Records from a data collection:
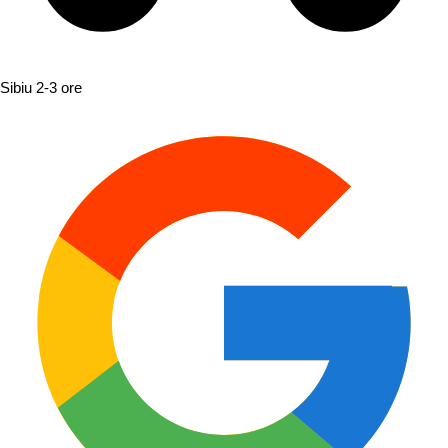
Sibiu
2-3 ore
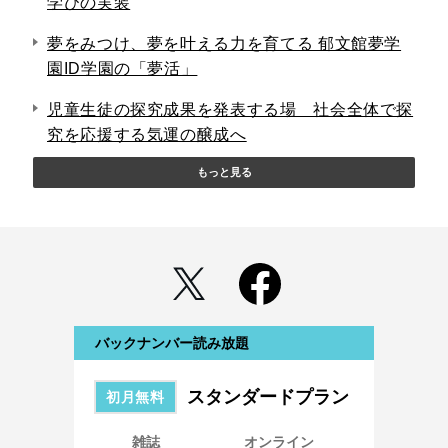
学びの実装
夢をみつけ、夢を叶える力を育てる 郁文館夢学
園ID学園の「夢活」
児童生徒の探究成果を発表する場 社会全体で探
究を応援する気運の醸成へ
もっと見る
バックナンバー読み放題
スタンダードプラン
初月無料
雑誌
オンライン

§ **Your assignment**: Return the text lines from all of the records verbatim. Leave out the pictures.

§ **Result**:
Sibiu
2-3 ore
学びの実装
夢をみつけ、夢を叶える力を育てる 郁文館夢学
園ID学園の「夢活」
児童生徒の探究成果を発表する場 社会全体で探
究を応援する気運の醸成へ
もっと見る
バックナンバー読み放題
スタンダードプラン
初月無料
雑誌
オンライン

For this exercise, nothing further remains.